**Exercise details**
Copy out the listing in full, exactly as written, but not its pictures.

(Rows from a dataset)

----------

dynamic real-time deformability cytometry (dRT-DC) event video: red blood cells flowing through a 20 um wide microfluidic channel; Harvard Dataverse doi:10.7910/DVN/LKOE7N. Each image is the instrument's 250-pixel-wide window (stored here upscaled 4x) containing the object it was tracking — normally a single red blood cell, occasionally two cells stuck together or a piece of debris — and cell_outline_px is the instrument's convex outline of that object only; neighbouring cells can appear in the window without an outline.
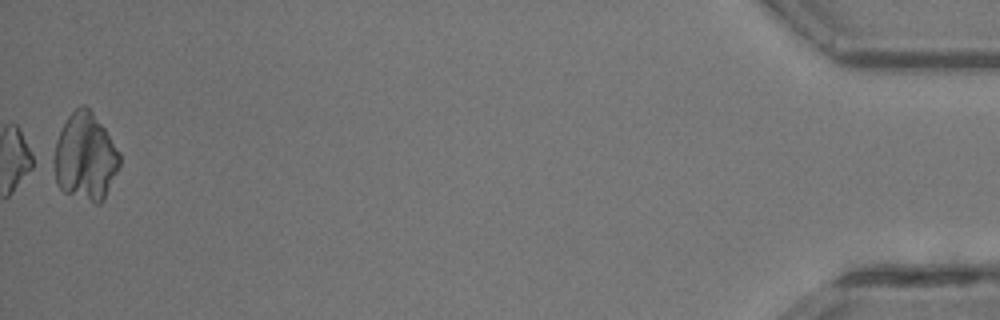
{"species": "common noctule bat (a hibernating species)", "species_latin": "Nyctalus noctula", "temperature_condition": "room temperature", "stored_images_in_passage": 20, "camera_frame_rate_fps": 3000, "um_per_image_px": 0.085, "animal": {"sex": "male", "body_mass_g": 13.3}, "frame": {"image": 1, "passage_image": 20, "time_ms": 6.333, "image_size_px": [1000, 320], "cell_outline_px": [[120, 164], [104, 200], [100, 204], [96, 204], [64, 192], [56, 184], [48, 160], [56, 140], [68, 116], [80, 104], [84, 104], [92, 112], [104, 128], [120, 152]], "centroid_in_image_um": [7.18, 13.36], "position_along_channel_um": 428.0, "area_um2": 34.22}}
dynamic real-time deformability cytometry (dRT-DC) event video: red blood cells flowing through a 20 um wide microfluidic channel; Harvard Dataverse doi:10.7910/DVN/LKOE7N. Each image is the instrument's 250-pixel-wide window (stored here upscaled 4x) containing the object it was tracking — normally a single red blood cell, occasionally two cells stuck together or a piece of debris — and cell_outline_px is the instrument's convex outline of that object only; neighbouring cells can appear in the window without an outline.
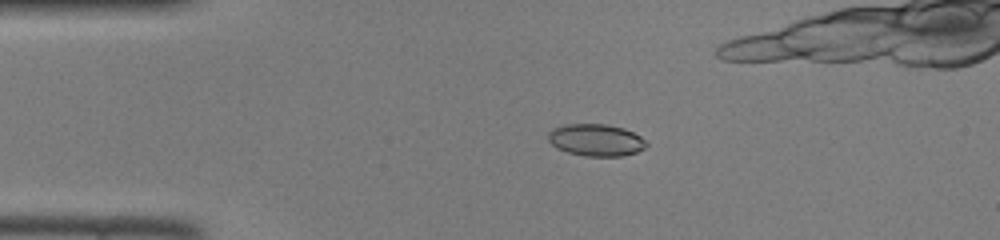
{"species": "common noctule bat (a hibernating species)", "species_latin": "Nyctalus noctula", "temperature_condition": "room temperature", "stored_images_in_passage": 48, "camera_frame_rate_fps": 3000, "um_per_image_px": 0.085, "animal": {"sex": "female", "body_mass_g": 22.0, "forearm_length_mm": 56.7}, "frame": {"image": 1, "passage_image": 10, "time_ms": 3.0, "image_size_px": [1000, 240], "cell_outline_px": [[648, 144], [644, 148], [636, 152], [620, 156], [584, 156], [568, 152], [556, 148], [548, 140], [548, 132], [552, 128], [564, 124], [604, 124], [624, 128], [640, 136]], "centroid_in_image_um": [50.62, 11.9], "position_along_channel_um": 34.4, "area_um2": 18.32}}
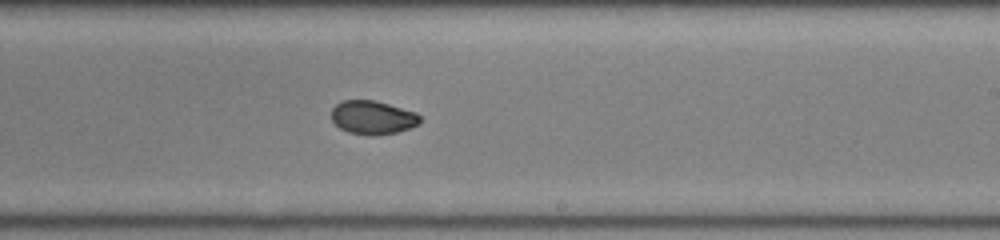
{"frame": {"image": 2, "passage_image": 28, "time_ms": 9.0, "image_size_px": [1000, 240], "cell_outline_px": [[420, 124], [396, 132], [372, 136], [368, 136], [348, 132], [340, 128], [332, 120], [332, 108], [336, 104], [344, 100], [372, 100], [388, 104], [416, 112], [420, 116]], "centroid_in_image_um": [31.67, 9.99], "position_along_channel_um": 257.3, "area_um2": 17.28}}
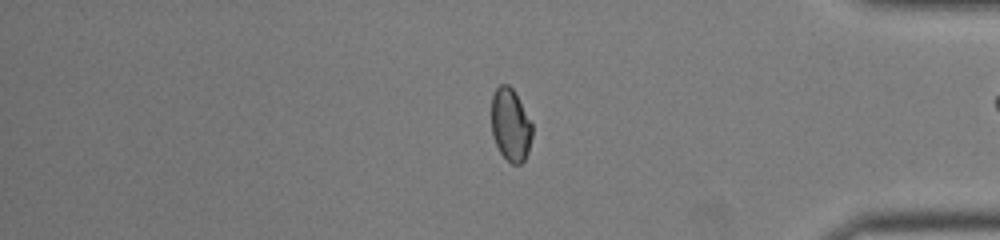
{"frame": {"image": 3, "passage_image": 39, "time_ms": 12.667, "image_size_px": [1000, 240], "cell_outline_px": [[532, 136], [528, 152], [524, 160], [520, 164], [512, 164], [500, 152], [496, 144], [492, 132], [492, 96], [496, 88], [500, 84], [508, 84], [512, 88], [532, 124]], "centroid_in_image_um": [43.39, 10.62], "position_along_channel_um": 391.8, "area_um2": 16.99}}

----------

**Written response**
dynamic real-time deformability cytometry (dRT-DC) event video: red blood cells flowing through a 20 um wide microfluidic channel; Harvard Dataverse doi:10.7910/DVN/LKOE7N. Each image is the instrument's 250-pixel-wide window (stored here upscaled 4x) containing the object it was tracking — normally a single red blood cell, occasionally two cells stuck together or a piece of debris — and cell_outline_px is the instrument's convex outline of that object only; neighbouring cells can appear in the window without an outline.
{"species": "common noctule bat (a hibernating species)", "species_latin": "Nyctalus noctula", "temperature_condition": "room temperature", "stored_images_in_passage": 20, "camera_frame_rate_fps": 3000, "um_per_image_px": 0.085, "animal": {"sex": "male", "body_mass_g": 13.3}, "frame": {"image": 1, "passage_image": 20, "time_ms": 6.333, "image_size_px": [1000, 320], "cell_outline_px": [[120, 164], [104, 200], [100, 204], [96, 204], [64, 192], [56, 184], [48, 160], [56, 140], [68, 116], [80, 104], [84, 104], [92, 112], [104, 128], [120, 152]], "centroid_in_image_um": [7.18, 13.36], "position_along_channel_um": 428.0, "area_um2": 34.22}}
dynamic real-time deformability cytometry (dRT-DC) event video: red blood cells flowing through a 20 um wide microfluidic channel; Harvard Dataverse doi:10.7910/DVN/LKOE7N. Each image is the instrument's 250-pixel-wide window (stored here upscaled 4x) containing the object it was tracking — normally a single red blood cell, occasionally two cells stuck together or a piece of debris — and cell_outline_px is the instrument's convex outline of that object only; neighbouring cells can appear in the window without an outline.
{"species": "common noctule bat (a hibernating species)", "species_latin": "Nyctalus noctula", "temperature_condition": "room temperature", "stored_images_in_passage": 48, "camera_frame_rate_fps": 3000, "um_per_image_px": 0.085, "animal": {"sex": "female", "body_mass_g": 22.0, "forearm_length_mm": 56.7}, "frame": {"image": 1, "passage_image": 10, "time_ms": 3.0, "image_size_px": [1000, 240], "cell_outline_px": [[648, 144], [644, 148], [636, 152], [620, 156], [584, 156], [568, 152], [556, 148], [548, 140], [548, 132], [552, 128], [564, 124], [604, 124], [624, 128], [640, 136]], "centroid_in_image_um": [50.62, 11.9], "position_along_channel_um": 34.4, "area_um2": 18.32}}
{"frame": {"image": 2, "passage_image": 28, "time_ms": 9.0, "image_size_px": [1000, 240], "cell_outline_px": [[420, 124], [396, 132], [372, 136], [368, 136], [348, 132], [340, 128], [332, 120], [332, 108], [336, 104], [344, 100], [372, 100], [388, 104], [416, 112], [420, 116]], "centroid_in_image_um": [31.67, 9.99], "position_along_channel_um": 257.3, "area_um2": 17.28}}
{"frame": {"image": 3, "passage_image": 39, "time_ms": 12.667, "image_size_px": [1000, 240], "cell_outline_px": [[532, 136], [528, 152], [524, 160], [520, 164], [512, 164], [500, 152], [496, 144], [492, 132], [492, 96], [496, 88], [500, 84], [508, 84], [512, 88], [532, 124]], "centroid_in_image_um": [43.39, 10.62], "position_along_channel_um": 391.8, "area_um2": 16.99}}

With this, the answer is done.